Disclaimer: I recently attended Storage Field Day 18. My flights, accommodation and other expenses were paid for by Tech Field Day. There is no requirement for me to blog about any of the content presented and I am not compensated in any way for my time at the event. Some materials presented were discussed under NDA and don’t form part of my blog posts, but could influence future discussions.
WekaIO recently presented at Storage Field Day 18. You can see videos of their presentation here, and download my rough notes from here.

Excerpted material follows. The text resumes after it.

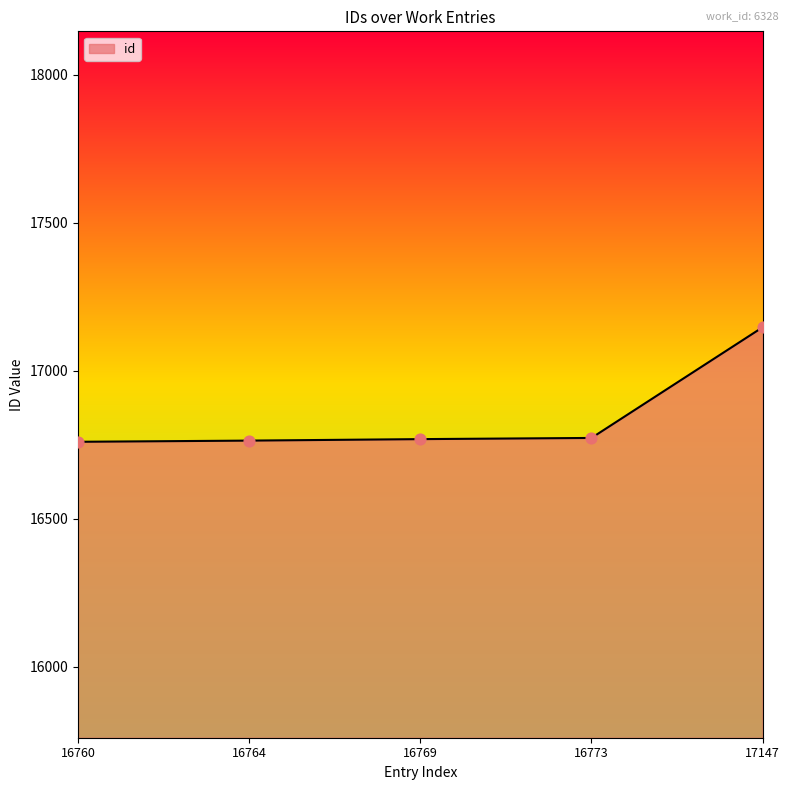

What is the change in value from 16760 to 17147?

+387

I’ve written about WekaIO before, and you can read those posts here and here.
Barbara Murphy described WekaIO Matrix as “the fastest, most scalable parallel file system for AI and technical compute workloads that ensure applications never wait for data”.
What They Do
So what exactly does WekaIO Matrix do?
- WekaIO Matrix is software-defined storage solution that runs on anything from bare metal, VMs, containers, on-premises or in the cloud;
- Fully-coherent POSIX file system that’s faster than a local file system;
- Distributed Coding, More Resilient at Scale, Fast Rebuilds, End-to-End Data Protection; and
- InfiniBand or Ethernet, Converged or Dedicated, on-premises or cloud.
[image courtesy of WekaIO]
Lots of Features
WekaIO Matrix now has a bunch of features, including:
- Support for S3, SMB, and NFS protocols;
- Cloud backup, Snapshots, Clones, and Snap-2-Obj;
- Active Directory support and authentication;
- Network High Availability;
- HDFS; and
Flexible deployment models
- Appliance model – compute and storage on separate infrastructure; and
- Converged model – compute and storage on shared infrastructure.
Both models are cloud native because “[e]verybody wants the ability to be able to move to the cloud, or leverage the cloud”
WekaIO is focused on delivering super fast storage via NVMe-oF, and say that NFS and SMB deliver legacy protocol support for convenience.
WekaIO front-ends are cluster-aware
- Incoming read requests optimised re location and loading conditions – incoming writes can go anywhere
- Metadata fully distributed
- No redirects required
SR-IOV optimises network access WekaIO directly access NVMe Flash
- Bypassing the kernel leads to better performance.
The WekaIO parallel clustered filesystem is
- Optimised flash-native data placement
- Not designed for HDD
- No “cylinder groups” or other anachronisms – data protection (similar to EC)
- 3-16 data drives, +2 or +4 parity drives
- Optional hot spares – uses a “virtual” hot spare
Global namespace = hot tier + Object storage tier
- Tiering to S3-API Object storage
- Additional capacity with lower cost per GB
- Files shared to object storage layer (parallelised access optimise performances, simplifies partial or offset reads)
WekaIO uses the S3-API as its equivalent of “SCSI” for HDD.
Conclusion and Further Reading
I like the WekaIO story. They take away a lot of the overheads associated with non-DAS storage through the use of a file system and control of the hardware. You can make DAS run really fast, but it’s invariably limited to the box that it’s in. Scale-out pools of storage still have a place, particularly in the enterprise, and WekaIO are demonstrating that the performance is there for the applications that need it. There’s a good story in terms of scale, performance, and enterprise resilience features.
Perhaps you like what you see with WekaIO Matrix but don’t want to run stuff on-premises? There’s a good story to be had with Matrix on AWS as well. You’ll be able to get some serious performance, and chances are it will fit in nicely with your cloud-native application workflow.
WekaIO continues to evolve, and I like seeing the progress they’ve been making to this point. It’s not always easy to convince the DAS folks that you can deliver a massively parallel file system and storage solution based on commodity hardware, but WekaIO are giving it a real shake. I recommend checking out Chris M. Evans’s take on WekaIO as well.